EXERCISE PROMPT: Repeat all of the data below word for word, keeping no images.

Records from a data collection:

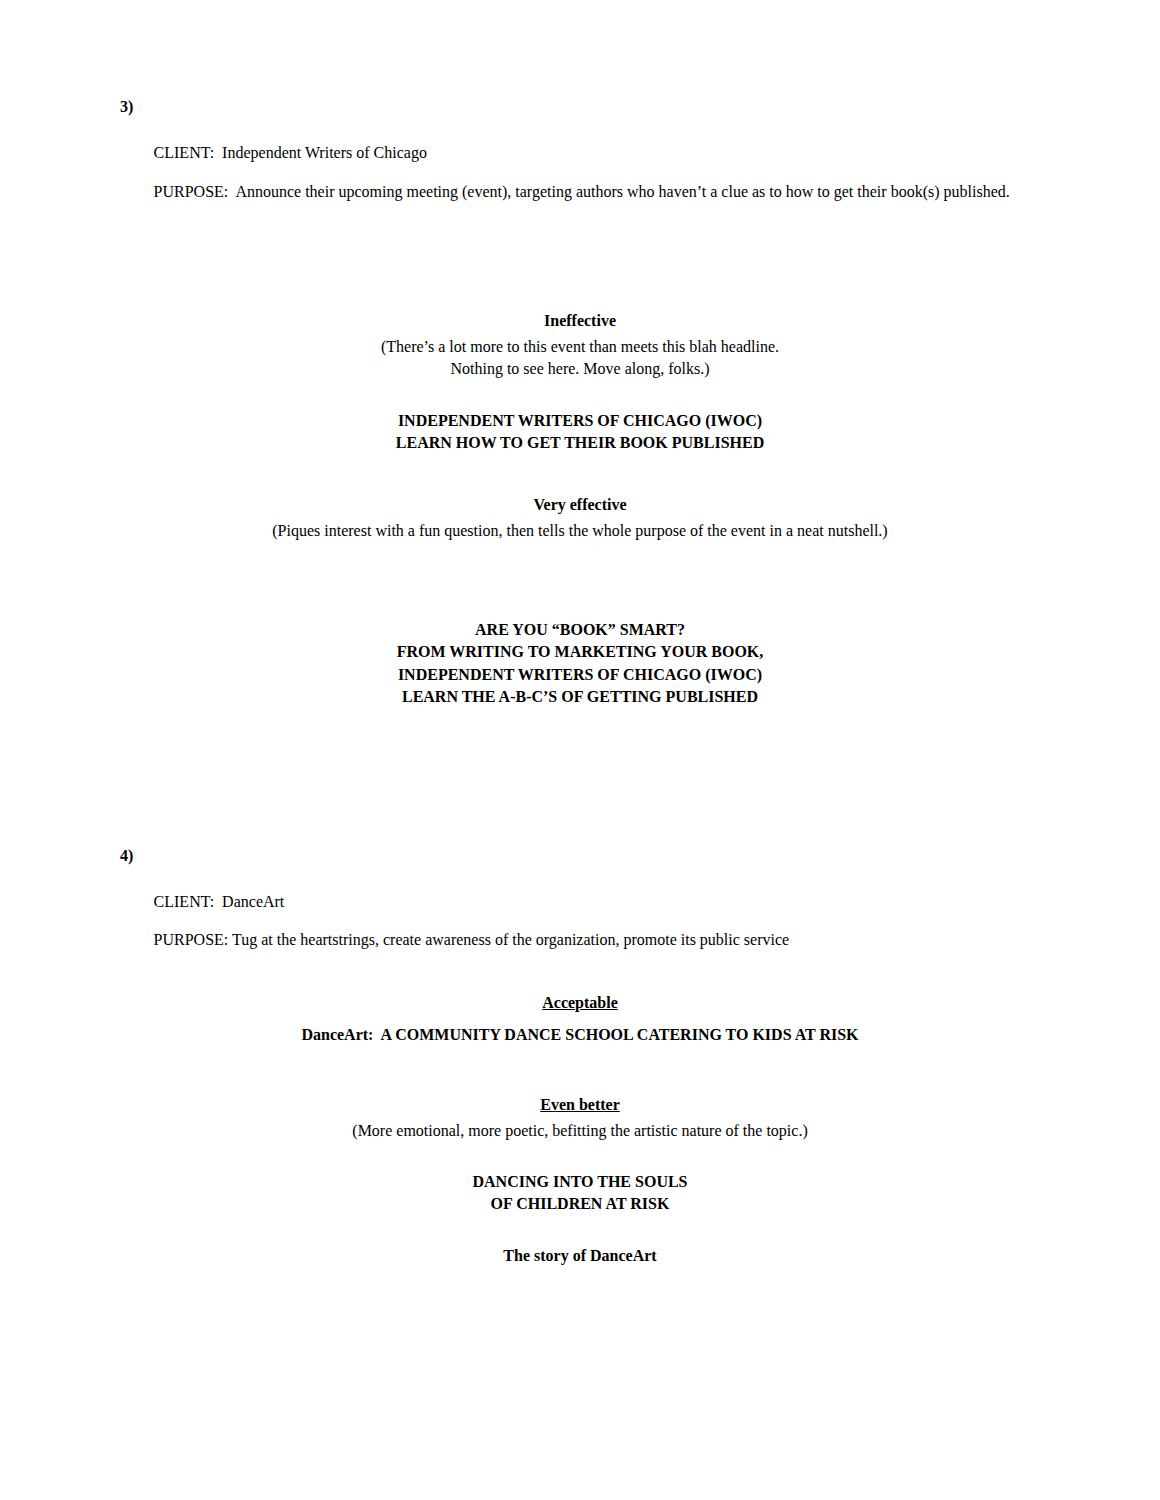3)
CLIENT: Independent Writers of Chicago
PURPOSE: Announce their upcoming meeting (event), targeting authors who haven’t a clue as to how to get their book(s) published.
Ineffective
(There’s a lot more to this event than meets this blah headline.
Nothing to see here. Move along, folks.)
INDEPENDENT WRITERS OF CHICAGO (IWOC)
LEARN HOW TO GET THEIR BOOK PUBLISHED
Very effective
(Piques interest with a fun question, then tells the whole purpose of the event in a neat nutshell.)
ARE YOU “BOOK” SMART?
FROM WRITING TO MARKETING YOUR BOOK,
INDEPENDENT WRITERS OF CHICAGO (IWOC)
LEARN THE A-B-C’S OF GETTING PUBLISHED
4)
CLIENT: DanceArt
PURPOSE: Tug at the heartstrings, create awareness of the organization, promote its public service
Acceptable
DanceArt: A COMMUNITY DANCE SCHOOL CATERING TO KIDS AT RISK
Even better
(More emotional, more poetic, befitting the artistic nature of the topic.)
DANCING INTO THE SOULS
OF CHILDREN AT RISK
The story of DanceArt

SOLVED PROBLEM:
3)
CLIENT: Independent Writers of Chicago
PURPOSE: Announce their upcoming meeting (event), targeting authors who haven’t a clue as to how to get their book(s) published.
Ineffective
(There’s a lot more to this event than meets this blah headline.
Nothing to see here. Move along, folks.)
INDEPENDENT WRITERS OF CHICAGO (IWOC)
LEARN HOW TO GET THEIR BOOK PUBLISHED
Very effective
(Piques interest with a fun question, then tells the whole purpose of the event in a neat nutshell.)
ARE YOU “BOOK” SMART?
FROM WRITING TO MARKETING YOUR BOOK,
INDEPENDENT WRITERS OF CHICAGO (IWOC)
LEARN THE A-B-C’S OF GETTING PUBLISHED
4)
CLIENT: DanceArt
PURPOSE: Tug at the heartstrings, create awareness of the organization, promote its public service
Acceptable
DanceArt: A COMMUNITY DANCE SCHOOL CATERING TO KIDS AT RISK
Even better
(More emotional, more poetic, befitting the artistic nature of the topic.)
DANCING INTO THE SOULS
OF CHILDREN AT RISK
The story of DanceArt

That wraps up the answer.